Begin at the line below that contains "## Github Description" and write out every line from there to the end of the entries, exactly.

━━━━━ Exercise material

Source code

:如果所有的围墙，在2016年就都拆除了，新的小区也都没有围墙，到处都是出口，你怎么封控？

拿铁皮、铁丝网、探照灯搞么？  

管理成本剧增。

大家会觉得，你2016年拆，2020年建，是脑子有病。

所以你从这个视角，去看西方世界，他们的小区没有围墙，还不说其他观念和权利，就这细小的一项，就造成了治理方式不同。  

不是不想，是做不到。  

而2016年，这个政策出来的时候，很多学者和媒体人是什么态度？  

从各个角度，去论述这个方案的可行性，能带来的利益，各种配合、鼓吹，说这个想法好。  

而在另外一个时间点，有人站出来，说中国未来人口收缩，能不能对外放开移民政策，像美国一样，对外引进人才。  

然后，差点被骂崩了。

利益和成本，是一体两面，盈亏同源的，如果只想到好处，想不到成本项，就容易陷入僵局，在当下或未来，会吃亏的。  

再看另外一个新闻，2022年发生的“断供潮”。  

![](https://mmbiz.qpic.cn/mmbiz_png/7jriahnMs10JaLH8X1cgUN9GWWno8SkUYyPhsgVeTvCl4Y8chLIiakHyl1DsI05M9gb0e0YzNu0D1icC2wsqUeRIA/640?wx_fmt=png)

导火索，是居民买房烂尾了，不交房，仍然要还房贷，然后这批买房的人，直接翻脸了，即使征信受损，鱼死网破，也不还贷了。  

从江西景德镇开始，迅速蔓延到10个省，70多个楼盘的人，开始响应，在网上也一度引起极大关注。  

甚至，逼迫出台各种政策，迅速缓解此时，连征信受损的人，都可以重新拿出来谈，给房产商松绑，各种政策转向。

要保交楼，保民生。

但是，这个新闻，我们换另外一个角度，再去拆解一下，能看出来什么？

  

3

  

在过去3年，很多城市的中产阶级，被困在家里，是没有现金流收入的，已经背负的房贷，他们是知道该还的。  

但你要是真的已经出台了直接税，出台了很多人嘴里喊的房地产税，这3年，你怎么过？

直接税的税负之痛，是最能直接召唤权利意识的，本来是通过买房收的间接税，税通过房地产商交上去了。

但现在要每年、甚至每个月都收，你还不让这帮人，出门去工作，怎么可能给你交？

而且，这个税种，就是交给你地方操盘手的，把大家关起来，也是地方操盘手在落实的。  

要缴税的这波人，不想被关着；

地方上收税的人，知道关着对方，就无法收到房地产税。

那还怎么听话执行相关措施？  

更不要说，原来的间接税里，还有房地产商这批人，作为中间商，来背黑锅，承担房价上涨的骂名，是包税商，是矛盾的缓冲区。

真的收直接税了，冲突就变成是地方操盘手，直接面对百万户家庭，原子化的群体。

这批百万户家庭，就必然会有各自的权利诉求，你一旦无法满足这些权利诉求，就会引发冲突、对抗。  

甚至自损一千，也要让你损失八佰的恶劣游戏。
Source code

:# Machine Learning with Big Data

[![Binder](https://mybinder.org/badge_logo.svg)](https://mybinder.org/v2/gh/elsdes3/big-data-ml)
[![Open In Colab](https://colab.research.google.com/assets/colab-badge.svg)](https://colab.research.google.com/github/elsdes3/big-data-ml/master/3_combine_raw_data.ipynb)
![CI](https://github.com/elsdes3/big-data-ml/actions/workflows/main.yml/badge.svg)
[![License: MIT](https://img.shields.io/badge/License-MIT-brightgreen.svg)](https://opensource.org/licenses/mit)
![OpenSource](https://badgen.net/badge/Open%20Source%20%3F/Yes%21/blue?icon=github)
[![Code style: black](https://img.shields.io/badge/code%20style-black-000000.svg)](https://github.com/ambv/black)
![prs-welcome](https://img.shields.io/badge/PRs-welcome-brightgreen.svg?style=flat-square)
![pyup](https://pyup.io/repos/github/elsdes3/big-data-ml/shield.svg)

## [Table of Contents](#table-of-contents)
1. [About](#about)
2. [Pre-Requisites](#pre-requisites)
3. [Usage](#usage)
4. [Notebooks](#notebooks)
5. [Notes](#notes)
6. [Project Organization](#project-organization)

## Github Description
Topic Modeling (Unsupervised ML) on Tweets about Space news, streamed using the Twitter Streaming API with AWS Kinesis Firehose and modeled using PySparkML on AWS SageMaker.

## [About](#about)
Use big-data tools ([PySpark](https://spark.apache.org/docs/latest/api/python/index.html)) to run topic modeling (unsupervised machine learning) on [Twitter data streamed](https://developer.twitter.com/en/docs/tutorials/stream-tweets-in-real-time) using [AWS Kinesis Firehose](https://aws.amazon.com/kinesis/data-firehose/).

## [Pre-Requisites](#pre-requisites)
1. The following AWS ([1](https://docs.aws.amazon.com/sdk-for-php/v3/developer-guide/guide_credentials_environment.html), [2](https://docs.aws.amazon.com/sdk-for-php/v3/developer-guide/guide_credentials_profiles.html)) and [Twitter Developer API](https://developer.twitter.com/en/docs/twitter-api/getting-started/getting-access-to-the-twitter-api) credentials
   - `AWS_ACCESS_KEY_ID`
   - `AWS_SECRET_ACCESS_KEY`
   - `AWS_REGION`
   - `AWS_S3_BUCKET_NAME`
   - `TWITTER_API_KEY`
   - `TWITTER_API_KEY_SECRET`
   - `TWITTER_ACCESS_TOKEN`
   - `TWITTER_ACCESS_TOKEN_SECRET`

━━━━━━━━━━

The answer —
## Github Description
Topic Modeling (Unsupervised ML) on Tweets about Space news, streamed using the Twitter Streaming API with AWS Kinesis Firehose and modeled using PySparkML on AWS SageMaker.

## [About](#about)
Use big-data tools ([PySpark](https://spark.apache.org/docs/latest/api/python/index.html)) to run topic modeling (unsupervised machine learning) on [Twitter data streamed](https://developer.twitter.com/en/docs/tutorials/stream-tweets-in-real-time) using [AWS Kinesis Firehose](https://aws.amazon.com/kinesis/data-firehose/).

## [Pre-Requisites](#pre-requisites)
1. The following AWS ([1](https://docs.aws.amazon.com/sdk-for-php/v3/developer-guide/guide_credentials_environment.html), [2](https://docs.aws.amazon.com/sdk-for-php/v3/developer-guide/guide_credentials_profiles.html)) and [Twitter Developer API](https://developer.twitter.com/en/docs/twitter-api/getting-started/getting-access-to-the-twitter-api) credentials
   - `AWS_ACCESS_KEY_ID`
   - `AWS_SECRET_ACCESS_KEY`
   - `AWS_REGION`
   - `AWS_S3_BUCKET_NAME`
   - `TWITTER_API_KEY`
   - `TWITTER_API_KEY_SECRET`
   - `TWITTER_ACCESS_TOKEN`
   - `TWITTER_ACCESS_TOKEN_SECRET`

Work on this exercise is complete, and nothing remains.